Both of these examples are successful innovations. But, failed innovation ideas sometimes do the job better than the existing approach. They just demanded too much of a change of the user’s existing workflow to adopt. Potential customers weren’t motivated enough to change their way of working, even if the innovation idea did the job a bit better.
Prompts don’t have an axis
Note that prompts don’t have an axis on the graph. I don’t find Fogg’s Model actually helps too much in shaping the design of prompts. Your prompts can affect motivation differently, but the model doesn’t help here. However, It shows us that the more prompts there are for different people, the more of the behavior there is likely to be. So long as the extra prompts fall within the action line that is.
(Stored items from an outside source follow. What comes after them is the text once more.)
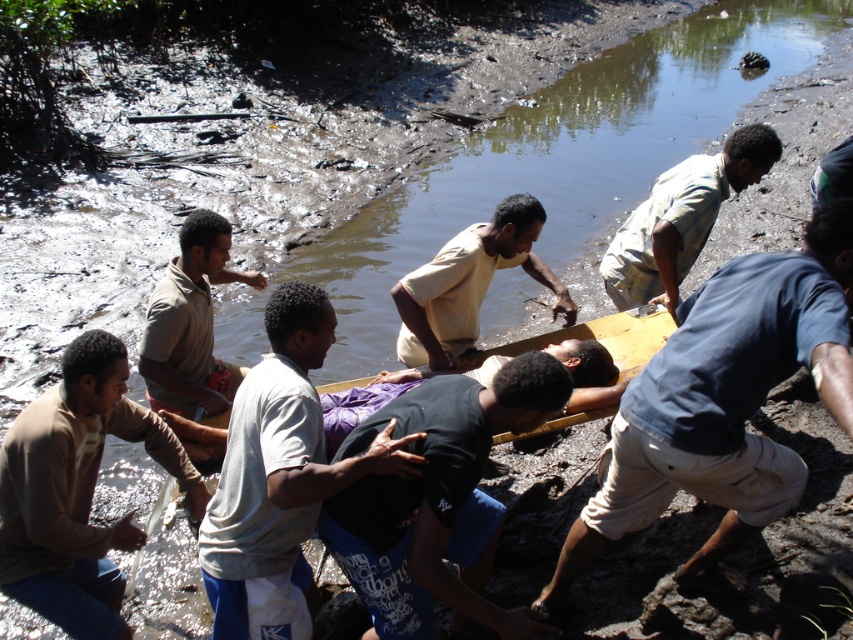
Who is taller, blue cotton shirt at right or light beige shirt at center?

Standing taller between the two is blue cotton shirt at right.

Which is behind, point (753, 326) or point (566, 288)?

Positioned behind is point (566, 288).

Which is in front, point (807, 344) or point (456, 339)?

Point (807, 344) is in front.

At what (x,y) coordinates should I click in order to perform the action: click on blue cotton shirt at right. Please return your answer as a coordinate pair (x, y). This screenshot has width=853, height=640. Looking at the image, I should click on (724, 401).

Between point (524, 620) and point (637, 214), which one is positioned in front?

Point (524, 620) is more forward.

Which is more to the right, black matte shirt at center or light blue plaid shirt at upper right?

From the viewer's perspective, light blue plaid shirt at upper right appears more on the right side.

Who is more forward, (521, 385) or (727, 163)?

Point (521, 385) is in front.

The height and width of the screenshot is (640, 853). I want to click on black matte shirt at center, so [437, 500].

What do you see at coordinates (76, 490) in the screenshot? I see `brown matte shirt at lower left` at bounding box center [76, 490].

Can you confirm if brown matte shirt at lower left is taller than light blue plaid shirt at upper right?

Indeed, brown matte shirt at lower left has a greater height compared to light blue plaid shirt at upper right.

Which is behind, point (16, 512) or point (654, 186)?

Positioned behind is point (654, 186).

You are a GUI agent. You are given a task and a screenshot of the screen. Output one action in this format:
    pyautogui.click(x=<x>, y=<y>)
    Task: Click on the brown matte shirt at lower left
    
    Given the screenshot: What is the action you would take?
    pyautogui.click(x=76, y=490)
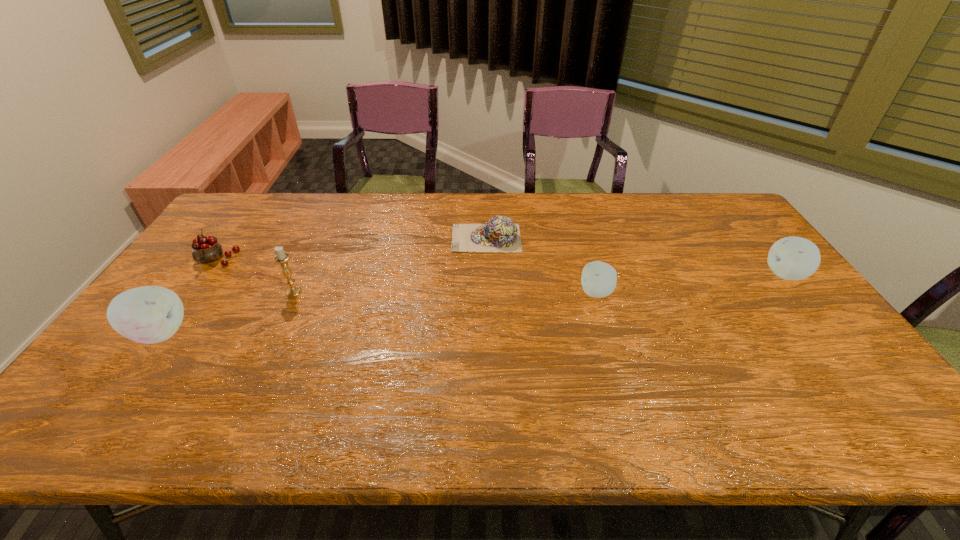
This screenshot has height=540, width=960. I want to click on vacant space located on the back of the tallest apple, so click(x=233, y=232).

Identify the location of vacant space situated 0.360m on the back of the second object from right to left. (574, 215).

Identify the location of free space located 0.330m on the front of the second tallest apple. (872, 382).

Locate an element on the screen. This screenshot has width=960, height=540. vacant position located 0.100m on the front of the fourth object from right to left is located at coordinates (279, 322).

This screenshot has height=540, width=960. I want to click on vacant space situated 0.150m on the handle side of the cherry, so click(x=183, y=306).

This screenshot has width=960, height=540. I want to click on vacant space located on the front, side, and top of the cap, so (401, 238).

Where is `vacant position located 0.110m on the front, side, and top of the cap`? vacant position located 0.110m on the front, side, and top of the cap is located at coordinates (419, 238).

I want to click on vacant space located on the front, side, and top of the cap, so click(419, 238).

Image resolution: width=960 pixels, height=540 pixels. I want to click on object that is at the far edge, so click(500, 234).

Find the location of a particular element. The image size is (960, 540). apple at the left edge is located at coordinates pyautogui.click(x=151, y=314).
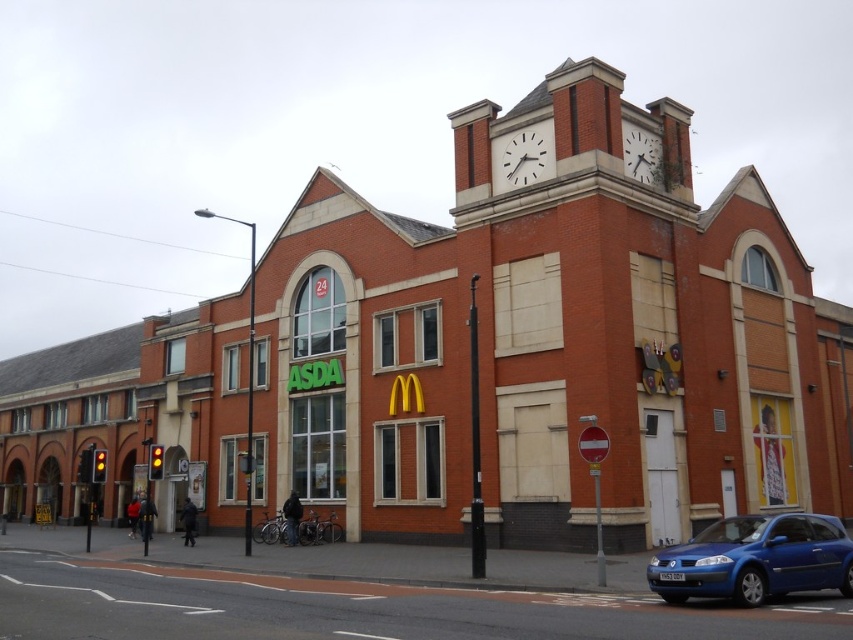
Question: Estimate the real-world distances between objects in this image. Which object is farther from the white metallic clock at upper center?

Choices:
 (A) white clock face at upper center
 (B) blue metallic car at lower right

Answer: (B)

Question: Does blue metallic car at lower right appear under white metallic clock at upper center?

Choices:
 (A) no
 (B) yes

Answer: (B)

Question: Which point is closer to the camera?

Choices:
 (A) white clock face at upper center
 (B) blue metallic car at lower right

Answer: (B)

Question: Is blue metallic car at lower right bigger than white metallic clock at upper center?

Choices:
 (A) yes
 (B) no

Answer: (A)

Question: Does blue metallic car at lower right appear over white metallic clock at upper center?

Choices:
 (A) no
 (B) yes

Answer: (A)

Question: Estimate the real-world distances between objects in this image. Which object is farther from the white clock face at upper center?

Choices:
 (A) blue metallic car at lower right
 (B) white metallic clock at upper center

Answer: (A)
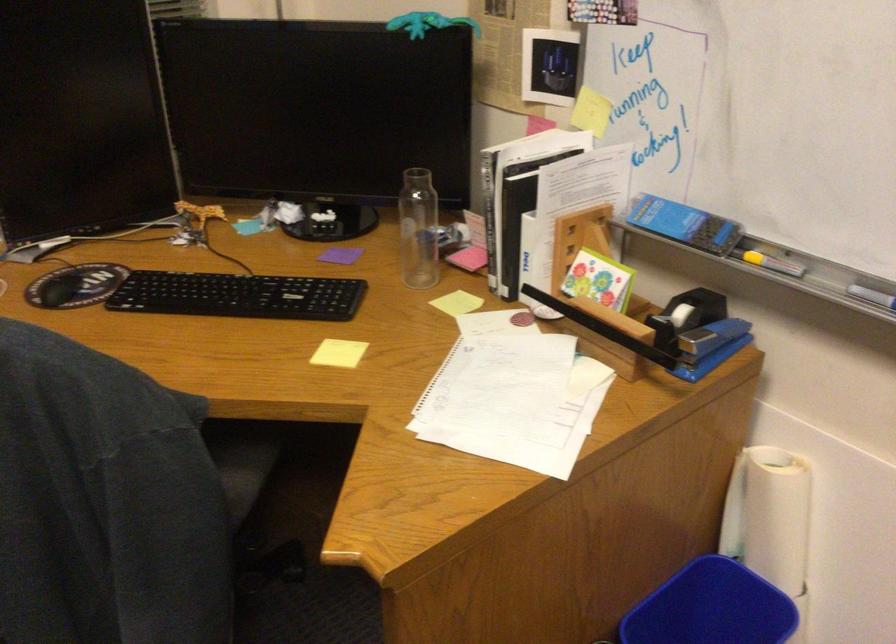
Instead of thinking about prompts, think about how motivation and ability can be at different levels for different people.
Zooming in and out
Hopefully, these examples illustrate that Fogg’s Model can be zoomed into the interaction level but also zoomed out to the very existence of the product.
As the statistician George Box said on the year I was born (you’ll need to Google that to see how old I am)...
“All models are wrong, but some are useful.”
It’s often the simplicity of a model that makes it both useful and wrong. By cutting away at the unhelpful complexity, it becomes something we can actually use.